More about incrementals

It’s not all rainbows and butterflies when it comes to building incremental models. Imagine this: table_a has upstreams table_b, table_c, and table_d, all joined together. For any given row in the output table, how do you check if a record is considered “more recent” than the existing record, and needs to be updated?

Prerequisite: When did this table last refreshed?

Every table needs to have a commit_time column where it specifies the most recent insert/update datetime of this record.

Back to the table A,B,C,D example. We proceed to build table_a_tmp using table_b, table_c, and table_d. Since we have the commit_time of each row from each upstream table, the output of GREATEST(table_b.commit_time, table_c.commit_time, table_d.commit_time) will return the “most recent update” datetime of this particular row. If the output is more recent than the previous update datetime (checkpoint) of table_a, then it will be updated/inserted into table_a.
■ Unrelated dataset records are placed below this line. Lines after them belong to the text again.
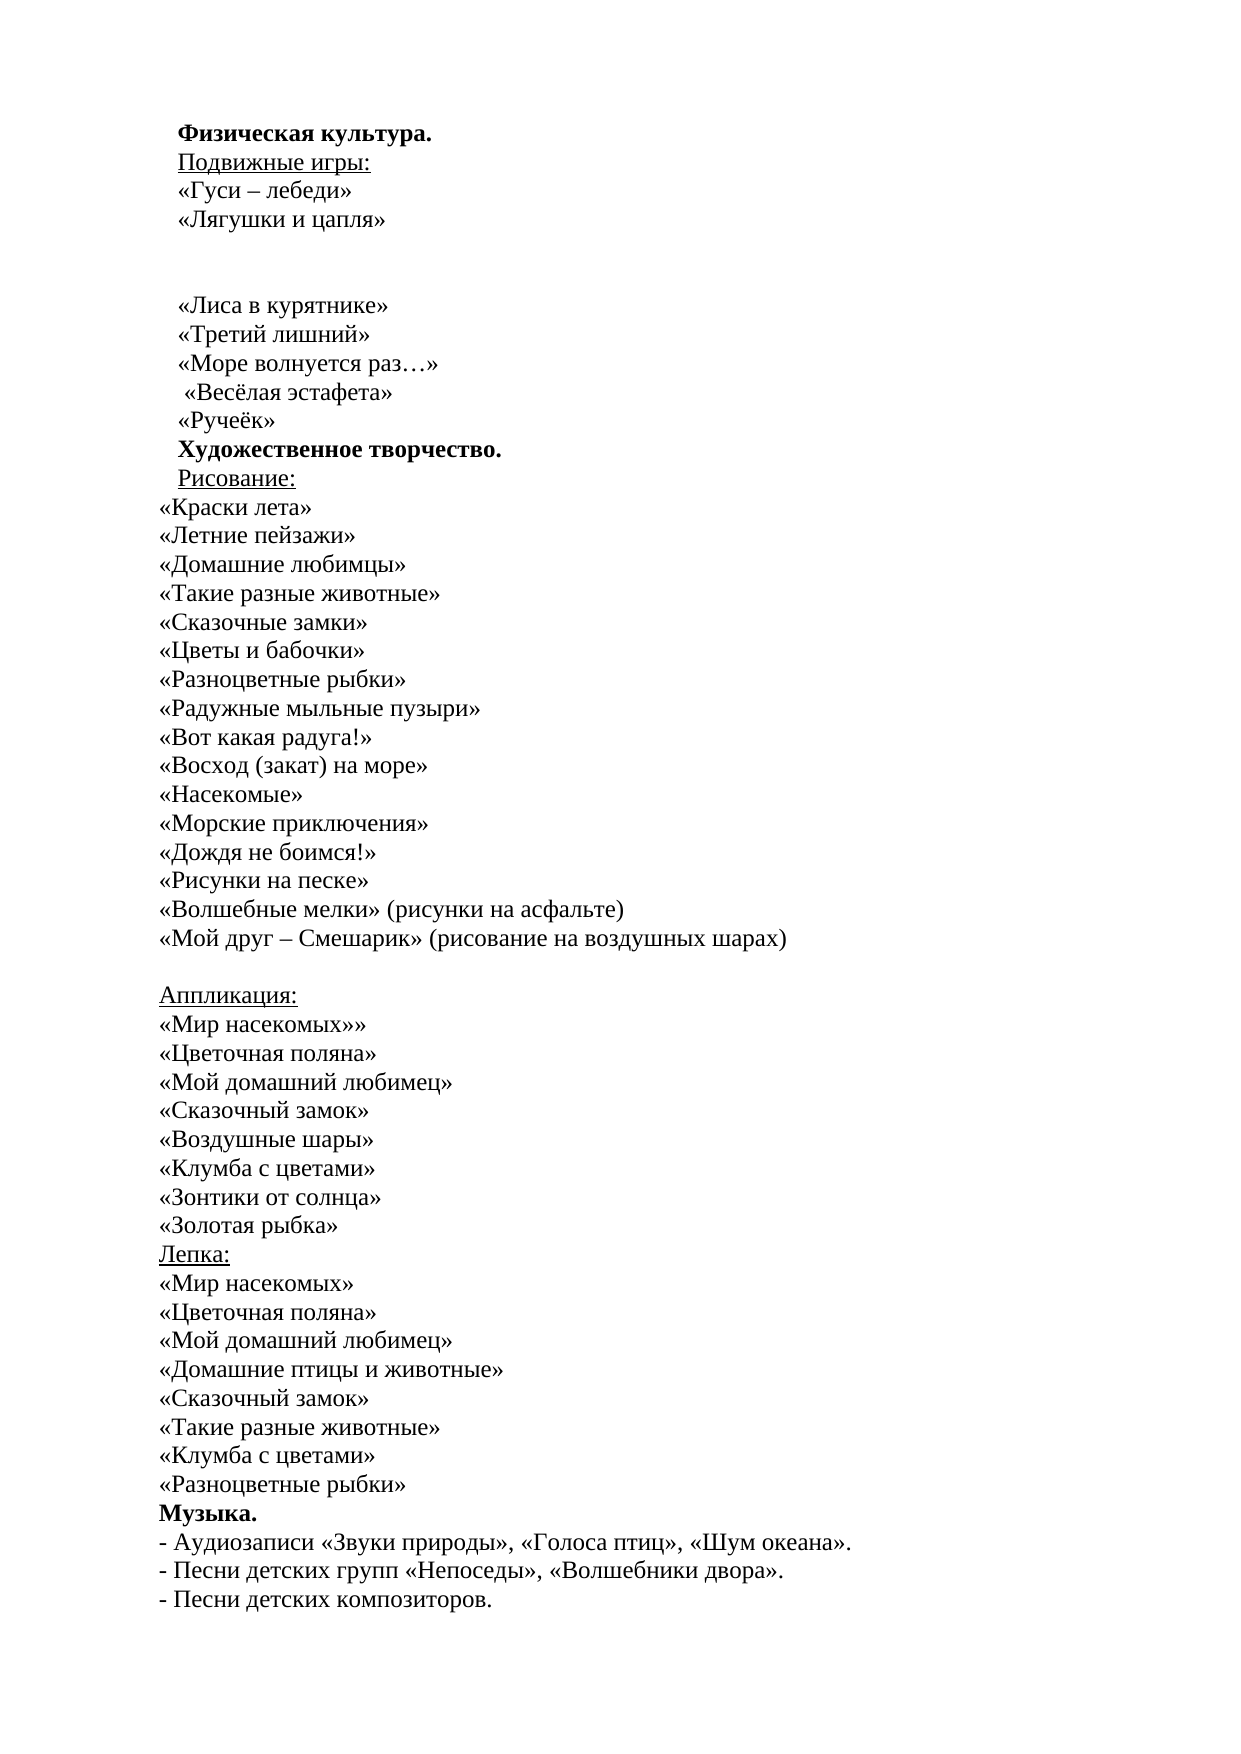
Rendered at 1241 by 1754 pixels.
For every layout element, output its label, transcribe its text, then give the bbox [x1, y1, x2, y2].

text «Сказочный замок» [158, 1383, 1152, 1412]
text Аппликация: [158, 981, 1152, 1009]
text «Такие разные животные» [158, 1412, 1152, 1441]
text «Морские приключения» [158, 808, 1152, 837]
text «Сказочный замок» [158, 1096, 1152, 1124]
text «Воздушные шары» [158, 1124, 1152, 1153]
text «Дождя не боимся!» [158, 837, 1152, 866]
text «Вот какая радуга!» [158, 722, 1152, 751]
text - Песни детских групп «Непоседы», «Волшебники двора». [158, 1556, 1152, 1584]
text «Такие разные животные» [158, 578, 1152, 607]
text «Радужные мыльные пузыри» [158, 693, 1152, 722]
text «Мир насекомых» [158, 1268, 1152, 1297]
text «Цветы и бабочки» [158, 636, 1152, 664]
text Рисование: [177, 463, 1152, 492]
text «Мой домашний любимец» [158, 1326, 1152, 1354]
text «Клумба с цветами» [158, 1153, 1152, 1182]
text «Золотая рыбка» [158, 1211, 1152, 1239]
text «Восход (закат) на море» [158, 751, 1152, 779]
text - Песни детских композиторов. [158, 1584, 1152, 1613]
text «Цветочная поляна» [158, 1038, 1152, 1067]
text «Весёлая эстафета» [177, 377, 1152, 406]
text «Ручеёк» Художественное творчество. [177, 406, 1152, 463]
text «Зонтики от солнца» [158, 1182, 1152, 1211]
text «Мой домашний любимец» [158, 1067, 1152, 1096]
text «Мой друг – Смешарик» (рисование на воздушных шарах) [158, 923, 1152, 952]
text - Аудиозаписи «Звуки природы», «Голоса птиц», «Шум океана». [158, 1527, 1152, 1556]
text «Летние пейзажи» [158, 521, 1152, 549]
text «Цветочная поляна» [158, 1297, 1152, 1326]
text Физическая культура. [177, 118, 1152, 147]
text «Домашние любимцы» [158, 549, 1152, 578]
text «Лягушки и цапля» [177, 204, 1152, 233]
text «Разноцветные рыбки» [158, 664, 1152, 693]
text «Море волнуется раз…» [177, 348, 1152, 377]
text «Насекомые» [158, 779, 1152, 808]
text «Сказочные замки» [158, 607, 1152, 636]
text «Разноцветные рыбки» [158, 1469, 1152, 1498]
text Лепка: [158, 1239, 1152, 1268]
text «Гуси – лебеди» [177, 176, 1152, 204]
text «Третий лишний» [177, 319, 1152, 348]
text «Краски лета» [158, 492, 1152, 521]
text Подвижные игры: [177, 147, 1152, 176]
text «Волшебные мелки» (рисунки на асфальте) [158, 894, 1152, 923]
text «Мир насекомых»» [158, 1009, 1152, 1038]
text «Домашние птицы и животные» [158, 1354, 1152, 1383]
text Музыка. [158, 1498, 1152, 1527]
text «Клумба с цветами» [158, 1441, 1152, 1469]
text «Рисунки на песке» [158, 866, 1152, 894]
text «Лиса в курятнике» [177, 291, 1152, 319]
Of course I’m oversimplying the problem here. There’s still alot of possibility such as aggregates, window functions, deletions, etc. Maybe I’ll share the guide I wrote here sometime in the future. It still needs more incremental improvements 😆.

Ok I’m really sick of writing about incremental. Let’s stop here.

Culture of writing

Coming from a team with zero documentation, I can feel the power of documenting our works. I can’t emphasize how much has the docs written by my fellow SB-ers enabled me to work independently without disturbing others. I can simply search and read most of the info I need.

Not to mention, my boss said “documenting your tasks is part of actual work”. Give him a like.

Guess I’ll stop here today. Signing off.